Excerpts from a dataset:
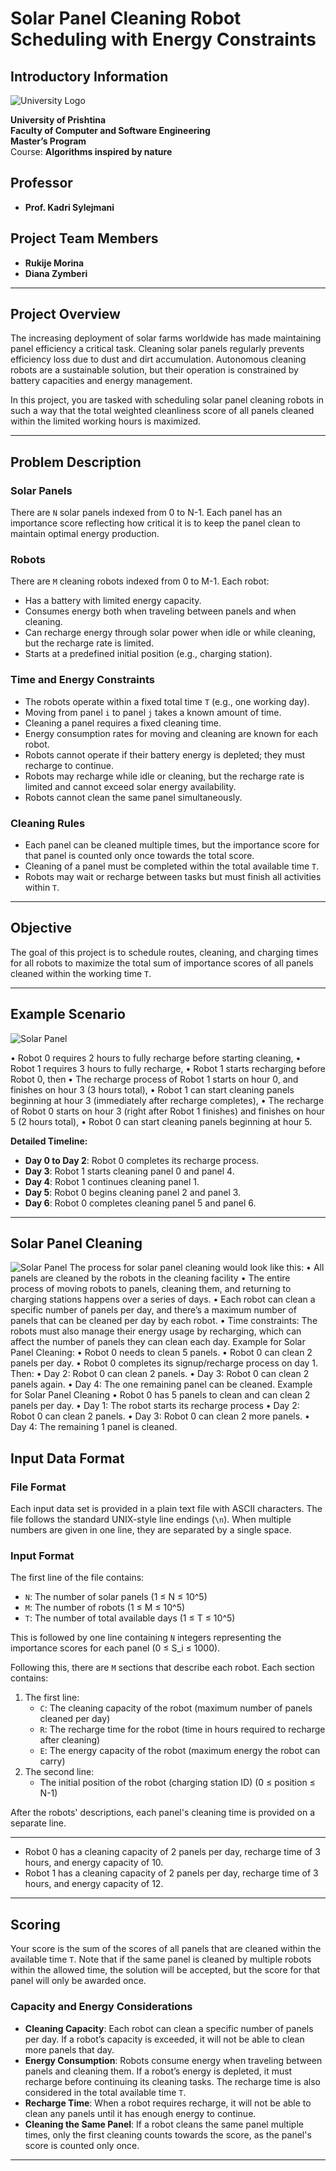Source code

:# Solar Panel Cleaning Robot Scheduling with Energy Constraints

## Introductory Information

![University Logo](https://github.com/user-attachments/assets/9002855f-3f97-4b41-a180-85d1e24ad34a)

**University of Prishtina**  
**Faculty of Computer and Software Engineering**  
**Master’s Program**  
Course: **Algorithms inspired by nature**

## Professor

- **Prof. Kadri Sylejmani**

## Project Team Members 

- **Rukije Morina**
- **Diana Zymberi**

---

## Project Overview

The increasing deployment of solar farms worldwide has made maintaining panel efficiency a critical task. Cleaning solar panels regularly prevents efficiency loss due to dust and dirt accumulation. Autonomous cleaning robots are a sustainable solution, but their operation is constrained by battery capacities and energy management.

In this project, you are tasked with scheduling solar panel cleaning robots in such a way that the total weighted cleanliness score of all panels cleaned within the limited working hours is maximized.

---

## Problem Description

### Solar Panels

There are `N` solar panels indexed from 0 to N-1. Each panel has an importance score reflecting how critical it is to keep the panel clean to maintain optimal energy production.

### Robots

There are `M` cleaning robots indexed from 0 to M-1. Each robot:

- Has a battery with limited energy capacity.
- Consumes energy both when traveling between panels and when cleaning.
- Can recharge energy through solar power when idle or while cleaning, but the recharge rate is limited.
- Starts at a predefined initial position (e.g., charging station).

### Time and Energy Constraints

- The robots operate within a fixed total time `T` (e.g., one working day).
- Moving from panel `i` to panel `j` takes a known amount of time.
- Cleaning a panel requires a fixed cleaning time.
- Energy consumption rates for moving and cleaning are known for each robot.
- Robots cannot operate if their battery energy is depleted; they must recharge to continue.
- Robots may recharge while idle or cleaning, but the recharge rate is limited and cannot exceed solar energy availability.
- Robots cannot clean the same panel simultaneously.

### Cleaning Rules

- Each panel can be cleaned multiple times, but the importance score for that panel is counted only once towards the total score.
- Cleaning of a panel must be completed within the total available time `T`.
- Robots may wait or recharge between tasks but must finish all activities within `T`.

---

## Objective

The goal of this project is to schedule routes, cleaning, and charging times for all robots to maximize the total sum of importance scores of all panels cleaned within the working time `T`.

---

## Example Scenario


![Solar Panel](assets/Robot0.png)

• Robot 0 requires 2 hours to fully recharge before starting cleaning,
• Robot 1 requires 3 hours to fully recharge,
• Robot 1 starts recharging before Robot 0,
then
• The recharge process of Robot 1 starts on hour 0, and finishes on hour 3
(3 hours total),
• Robot 1 can start cleaning panels beginning at hour 3 (immediately after 
recharge completes),
• The recharge of Robot 0 starts on hour 3 (right after Robot 1 finishes) and 
finishes on hour 5 (2 hours total),
• Robot 0 can start cleaning panels beginning at hour 5.


**Detailed Timeline:**

- **Day 0 to Day 2**: Robot 0 completes its recharge process.
- **Day 3**: Robot 1 starts cleaning panel 0 and panel 4.
- **Day 4**: Robot 1 continues cleaning panel 1.
- **Day 5**: Robot 0 begins cleaning panel 2 and panel 3.
- **Day 6**: Robot 0 completes cleaning panel 5 and panel 6.

---
## Solar Panel Cleaning

![Solar Panel](assets/Robot1.png)
The process for solar panel cleaning would look like this:
• All panels are cleaned by the robots in the cleaning facility 
• The entire process of moving robots to panels, cleaning them, and 
returning to charging stations happens over a series of days.
• Each robot can clean a specific number of panels per day, and there’s a 
maximum number of panels that can be cleaned per day by each robot.
• Time constraints: The robots must also manage their energy usage by 
recharging, which can affect the number of panels they can clean each 
day.
Example for Solar Panel Cleaning:
• Robot 0 needs to clean 5 panels.
• Robot 0 can clean 2 panels per day.
• Robot 0 completes its signup/recharge process on day 1.
Then:
• Day 2: Robot 0 can clean 2 panels.
• Day 3: Robot 0 can clean 2 panels again.
• Day 4: The one remaining panel can be cleaned.
Example for Solar Panel Cleaning
• Robot 0 has 5 panels to clean and can clean 2 panels per day.
• Day 1: The robot starts its recharge process 
• Day 2: Robot 0 can clean 2 panels.
• Day 3: Robot 0 can clean 2 more panels.
• Day 4: The remaining 1 panel is cleaned.

## Input Data Format

### File Format

Each input data set is provided in a plain text file with ASCII characters. The file follows the standard UNIX-style line endings (`\n`). When multiple numbers are given in one line, they are separated by a single space.

### Input Format

The first line of the file contains:

- `N`: The number of solar panels (1 ≤ N ≤ 10^5)
- `M`: The number of robots (1 ≤ M ≤ 10^5)
- `T`: The number of total available days (1 ≤ T ≤ 10^5)

This is followed by one line containing `N` integers representing the importance scores for each panel (0 ≤ S_i ≤ 1000).

Following this, there are `M` sections that describe each robot. Each section contains:

1. The first line:
   - `C`: The cleaning capacity of the robot (maximum number of panels cleaned per day)
   - `R`: The recharge time for the robot (time in hours required to recharge after cleaning)
   - `E`: The energy capacity of the robot (maximum energy the robot can carry)
2. The second line:
   - The initial position of the robot (charging station ID) (0 ≤ position ≤ N-1)

After the robots' descriptions, each panel's cleaning time is provided on a separate line.

---


- Robot 0 has a cleaning capacity of 2 panels per day, recharge time of 3 hours, and energy capacity of 10.
- Robot 1 has a cleaning capacity of 2 panels per day, recharge time of 3 hours, and energy capacity of 12.

---

## Scoring

Your score is the sum of the scores of all panels that are cleaned within the available time `T`. Note that if the same panel is cleaned by multiple robots within the allowed time, the solution will be accepted, but the score for that panel will only be awarded once.

### Capacity and Energy Considerations

- **Cleaning Capacity**: Each robot can clean a specific number of panels per day. If a robot’s capacity is exceeded, it will not be able to clean more panels that day.
- **Energy Consumption**: Robots consume energy when traveling between panels and cleaning them. If a robot’s energy is depleted, it must recharge before continuing its cleaning tasks. The recharge time is also considered in the total available time `T`.
- **Recharge Time**: When a robot requires recharge, it will not be able to clean any panels until it has enough energy to continue.
- **Cleaning the Same Panel**: If a robot cleans the same panel multiple times, only the first cleaning counts towards the score, as the panel's score is counted only once.

---



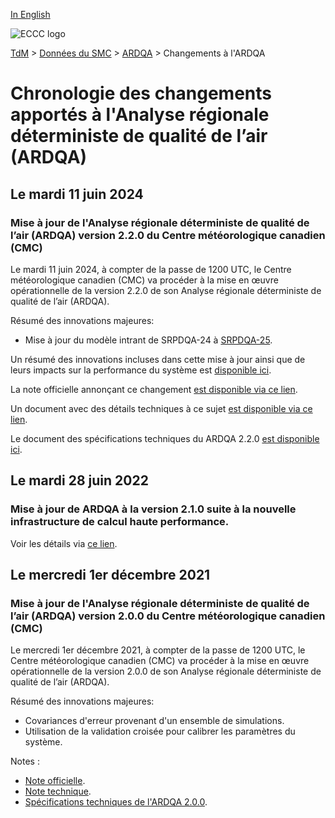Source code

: [In English](changelog_rdaqa_en.md)

![ECCC logo](../../img_eccc-logo.png)

[TdM](../../readme_fr.md) > [Données du SMC](../readme_fr.md) > [ARDQA](readme_rdaqa_fr.md) > Changements à l'ARDQA

# Chronologie des changements apportés à l'Analyse régionale déterministe de qualité de l’air (ARDQA) 

## Le mardi 11 juin 2024

### Mise à jour de l'Analyse régionale déterministe de qualité de l’air (ARDQA) version 2.2.0 du Centre météorologique canadien (CMC)

Le mardi 11 juin 2024, à compter de la passe de 1200 UTC, le Centre météorologique canadien (CMC) va procéder à la mise en œuvre opérationnelle de la version 2.2.0 de son Analyse régionale déterministe de qualité de l’air (ARDQA).

Résumé des innovations majeures:

* Mise à jour du modèle intrant de SRPDQA-24 à [SRPDQA-25](../nwp_gdps/readme_raqdps_en.md).

Un résumé des innovations incluses dans cette mise à jour ainsi que de leurs impacts sur la performance du système est [disponible ici](https://collaboration.cmc.ec.gc.ca/cmc/cmoi/product_guide/docs/fact_sheets/factsheet_rdaqa-220_e.pdf). 

La note officielle annonçant ce changement [est disponible via ce lien](http://dd.meteo.gc.ca/doc/genots/2024/06/11/NOCN03_CWAO_311455___xxxxx).

Un document avec des détails techniques à ce sujet [est disponible via ce lien](http://collaboration.cmc.ec.gc.ca/cmc/cmoi/product_guide/docs/tech_notes/technote_rdaqa-220_f.pdf).

Le document des spécifications techniques du ARDQA 2.2.0 [est disponible ici](https://collaboration.cmc.ec.gc.ca/cmc/cmoi/product_guide/docs/tech_specifications/tech_specifications_RDAQA_2.2.0_f.pdf).


## Le mardi 28 juin 2022

### Mise à jour de ARDQA à la version 2.1.0 suite à la nouvelle infrastructure de calcul haute performance. 

Voir les détails via [ce lien](../changelog_multisystems_fr.md).

## Le mercredi 1er décembre 2021

### Mise à jour de l'Analyse régionale déterministe de qualité de l’air (ARDQA) version 2.0.0 du Centre météorologique canadien (CMC)

Le mercredi 1er décembre 2021, à compter de la passe de 1200 UTC, le Centre météorologique canadien (CMC) va procéder à la mise en œuvre opérationnelle de la version 2.0.0 de son Analyse régionale déterministe de qualité de l’air (ARDQA).

Résumé des innovations majeures:

* Covariances d'erreur provenant d'un ensemble de simulations.
* Utilisation de la validation croisée pour calibrer les paramètres du système.  


Notes :

* [Note officielle](http://dd.meteo.gc.ca/doc/genots/2021/11/26/NOCN03_CWAO_262118___50159).
* [Note technique](https://collaboration.cmc.ec.gc.ca/cmc/cmoi/product_guide/docs/tech_notes/technote_rdaqa-200_f.pdf).
* [Spécifications techniques de l'ARDQA 2.0.0](https://collaboration.cmc.ec.gc.ca/cmc/cmoi/product_guide/docs/tech_specifications/tech_specifications_RDAQA_2.0.0_f.pdf).
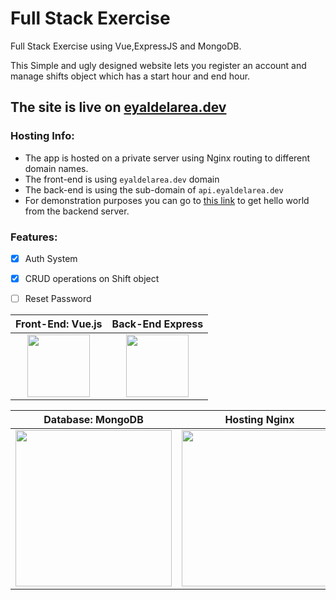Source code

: # Full Stack Exercise
Full Stack Exercise using Vue,ExpressJS and MongoDB.

This Simple and ugly designed website lets you register an account and
manage shifts object which has a start hour and end hour.



## The site is live on [eyaldelarea.dev](https://shift.eyaldelarea.dev)

 ### Hosting Info:
  - The app is hosted on a private server using Nginx routing to different domain names.
 -  The front-end is using `eyaldelarea.dev` domain
  - The back-end is using the sub-domain of `api.eyaldelarea.dev`
  - For demonstration purposes you can go to [this link](https://api.eyaldelarea.dev) to get hello world from the backend server.



 ### Features:
  - [x] Auth System
 - [x] CRUD operations on Shift object
 - [ ]  Reset Password







Front-End: Vue.js            |  Back-End Express    
:-------------------------:|:-------------------------:|
 <img src="https://upload.wikimedia.org/wikipedia/commons/thumb/9/95/Vue.js_Logo_2.svg/2367px-Vue.js_Logo_2.svg.png" width="100"> |    <img src="https://cdn.freebiesupply.com/logos/large/2x/nodejs-1-logo-png-transparent.png" width="100">

Database: MongoDB            |  Hosting Nginx 
:-------------------------:|:-------------------------:|
<img src="https://www.internet-israel.com/wp-content/uploads/2014/09/mongodb-logo.png" width="250"> |    <img  src="https://cdn.freebiesupply.com/logos/large/2x/nginx-logo-svg-vector.svg" width="250">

Directions - "- **Cleaning the" marks the first line to copy, and "## Le mercredi 1er décembre 2021" marks the last. Repeat that stretch above exactly, with no pictures.

Task output -
- **Cleaning the Same Panel**: If a robot cleans the same panel multiple times, only the first cleaning counts towards the score, as the panel's score is counted only once.

---



Source code

: [In English](changelog_rdaqa_en.md)

![ECCC logo](../../img_eccc-logo.png)

[TdM](../../readme_fr.md) > [Données du SMC](../readme_fr.md) > [ARDQA](readme_rdaqa_fr.md) > Changements à l'ARDQA

# Chronologie des changements apportés à l'Analyse régionale déterministe de qualité de l’air (ARDQA) 

## Le mardi 11 juin 2024

### Mise à jour de l'Analyse régionale déterministe de qualité de l’air (ARDQA) version 2.2.0 du Centre météorologique canadien (CMC)

Le mardi 11 juin 2024, à compter de la passe de 1200 UTC, le Centre météorologique canadien (CMC) va procéder à la mise en œuvre opérationnelle de la version 2.2.0 de son Analyse régionale déterministe de qualité de l’air (ARDQA).

Résumé des innovations majeures:

* Mise à jour du modèle intrant de SRPDQA-24 à [SRPDQA-25](../nwp_gdps/readme_raqdps_en.md).

Un résumé des innovations incluses dans cette mise à jour ainsi que de leurs impacts sur la performance du système est [disponible ici](https://collaboration.cmc.ec.gc.ca/cmc/cmoi/product_guide/docs/fact_sheets/factsheet_rdaqa-220_e.pdf). 

La note officielle annonçant ce changement [est disponible via ce lien](http://dd.meteo.gc.ca/doc/genots/2024/06/11/NOCN03_CWAO_311455___xxxxx).

Un document avec des détails techniques à ce sujet [est disponible via ce lien](http://collaboration.cmc.ec.gc.ca/cmc/cmoi/product_guide/docs/tech_notes/technote_rdaqa-220_f.pdf).

Le document des spécifications techniques du ARDQA 2.2.0 [est disponible ici](https://collaboration.cmc.ec.gc.ca/cmc/cmoi/product_guide/docs/tech_specifications/tech_specifications_RDAQA_2.2.0_f.pdf).


## Le mardi 28 juin 2022

### Mise à jour de ARDQA à la version 2.1.0 suite à la nouvelle infrastructure de calcul haute performance. 

Voir les détails via [ce lien](../changelog_multisystems_fr.md).

## Le mercredi 1er décembre 2021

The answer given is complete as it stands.